Material provided:
========================================

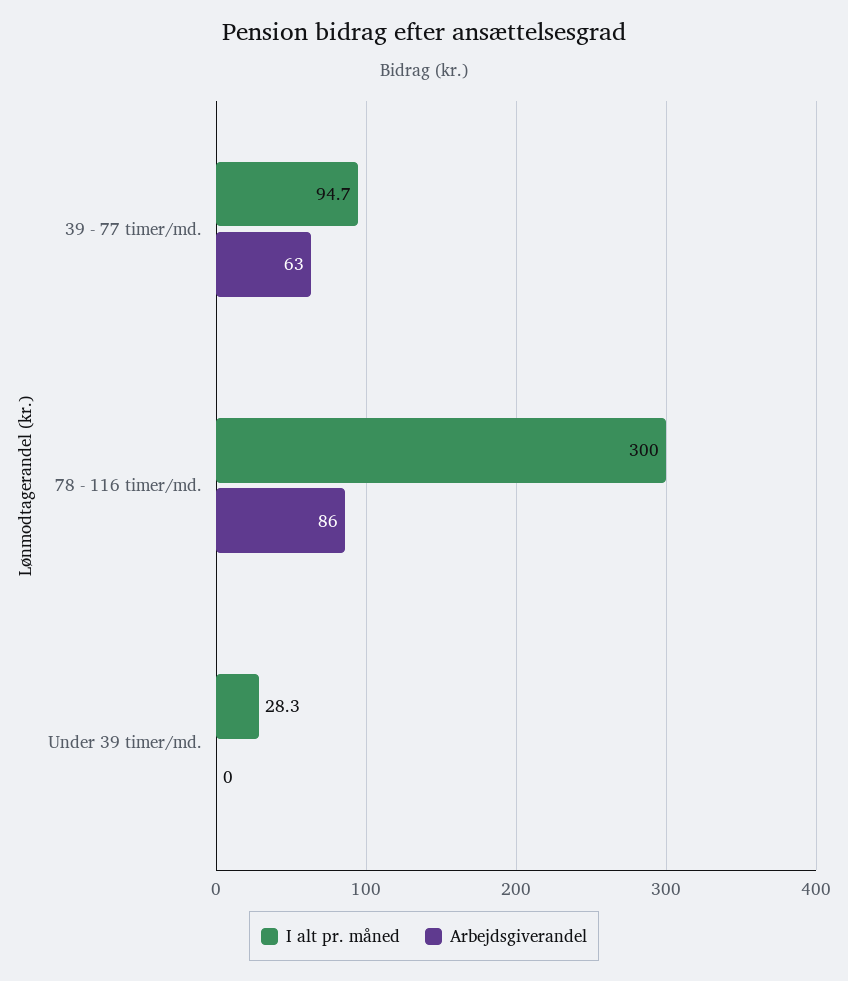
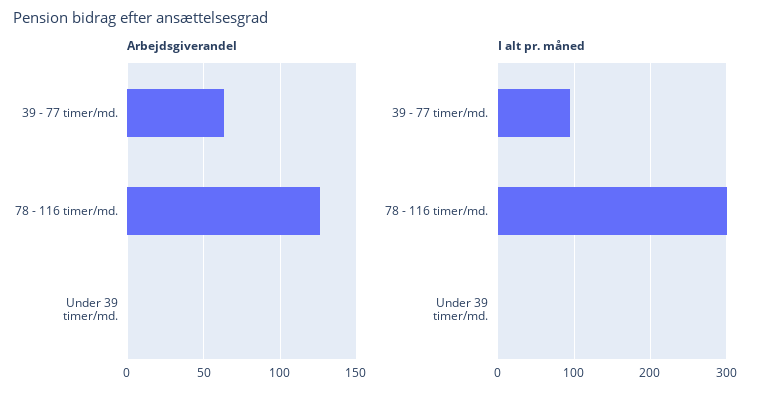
  {
    "I alt pr. måned": {
      "39 - 77 timer/md.": 94.7,
      "78 - 116 timer/md.": 300,
-     "Under 39 timer/md.": 28.3
+     "Under 39 timer/md.": 0
    },
    "Arbejdsgiverandel": {
      "39 - 77 timer/md.": 63,
-     "78 - 116 timer/md.": 86,
+     "78 - 116 timer/md.": 125,
      "Under 39 timer/md.": 0
    }
  }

========================================

Task objective: Set each line of the records down exactly, leaving every picture out.

Reply:
  {
    "I alt pr. måned": {
      "39 - 77 timer/md.": 94.7,
      "78 - 116 timer/md.": 300,
-     "Under 39 timer/md.": 28.3
+     "Under 39 timer/md.": 0
    },
    "Arbejdsgiverandel": {
      "39 - 77 timer/md.": 63,
-     "78 - 116 timer/md.": 86,
+     "78 - 116 timer/md.": 125,
      "Under 39 timer/md.": 0
    }
  }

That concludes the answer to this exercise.